• [WHAT YOU HAVE TO DO]:
Retype everything from the start of the data down to the line containing "Request Certificate", including both ends.

*** Opening of WORKING DATA ***

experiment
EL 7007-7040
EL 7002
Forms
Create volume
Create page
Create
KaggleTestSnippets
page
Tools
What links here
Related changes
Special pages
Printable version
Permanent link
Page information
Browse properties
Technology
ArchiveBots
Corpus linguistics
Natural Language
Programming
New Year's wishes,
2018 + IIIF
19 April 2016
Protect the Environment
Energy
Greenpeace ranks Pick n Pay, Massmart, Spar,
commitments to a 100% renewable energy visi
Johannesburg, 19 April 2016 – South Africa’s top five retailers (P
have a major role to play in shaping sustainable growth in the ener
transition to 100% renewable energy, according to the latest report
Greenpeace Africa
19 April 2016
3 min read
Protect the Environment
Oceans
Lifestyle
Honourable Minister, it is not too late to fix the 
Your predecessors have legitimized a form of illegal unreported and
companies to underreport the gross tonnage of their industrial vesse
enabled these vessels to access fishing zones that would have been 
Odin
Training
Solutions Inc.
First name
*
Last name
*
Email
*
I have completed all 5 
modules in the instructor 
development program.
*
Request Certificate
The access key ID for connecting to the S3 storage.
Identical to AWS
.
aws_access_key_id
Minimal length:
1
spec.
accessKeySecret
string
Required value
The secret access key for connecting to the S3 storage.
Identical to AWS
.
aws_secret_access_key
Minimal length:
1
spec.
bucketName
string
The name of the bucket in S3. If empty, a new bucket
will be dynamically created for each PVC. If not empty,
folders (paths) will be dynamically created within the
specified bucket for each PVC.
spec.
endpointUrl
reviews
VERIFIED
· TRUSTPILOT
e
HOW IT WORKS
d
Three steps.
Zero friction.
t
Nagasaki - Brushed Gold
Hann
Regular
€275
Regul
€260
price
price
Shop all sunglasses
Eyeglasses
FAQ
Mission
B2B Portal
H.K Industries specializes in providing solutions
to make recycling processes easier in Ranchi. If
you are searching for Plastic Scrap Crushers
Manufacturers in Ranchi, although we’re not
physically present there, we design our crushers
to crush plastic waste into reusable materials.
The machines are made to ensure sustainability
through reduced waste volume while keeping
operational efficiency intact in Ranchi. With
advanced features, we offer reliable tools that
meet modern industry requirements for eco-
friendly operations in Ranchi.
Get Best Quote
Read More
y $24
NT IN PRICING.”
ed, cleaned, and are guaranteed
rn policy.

*** Close of WORKING DATA ***

• [RESPONSE BELOW]:
experiment
EL 7007-7040
EL 7002
Forms
Create volume
Create page
Create
KaggleTestSnippets
page
Tools
What links here
Related changes
Special pages
Printable version
Permanent link
Page information
Browse properties
Technology
ArchiveBots
Corpus linguistics
Natural Language
Programming
New Year's wishes,
2018 + IIIF
19 April 2016
Protect the Environment
Energy
Greenpeace ranks Pick n Pay, Massmart, Spar,
commitments to a 100% renewable energy visi
Johannesburg, 19 April 2016 – South Africa’s top five retailers (P
have a major role to play in shaping sustainable growth in the ener
transition to 100% renewable energy, according to the latest report
Greenpeace Africa
19 April 2016
3 min read
Protect the Environment
Oceans
Lifestyle
Honourable Minister, it is not too late to fix the 
Your predecessors have legitimized a form of illegal unreported and
companies to underreport the gross tonnage of their industrial vesse
enabled these vessels to access fishing zones that would have been 
Odin
Training
Solutions Inc.
First name
*
Last name
*
Email
*
I have completed all 5 
modules in the instructor 
development program.
*
Request Certificate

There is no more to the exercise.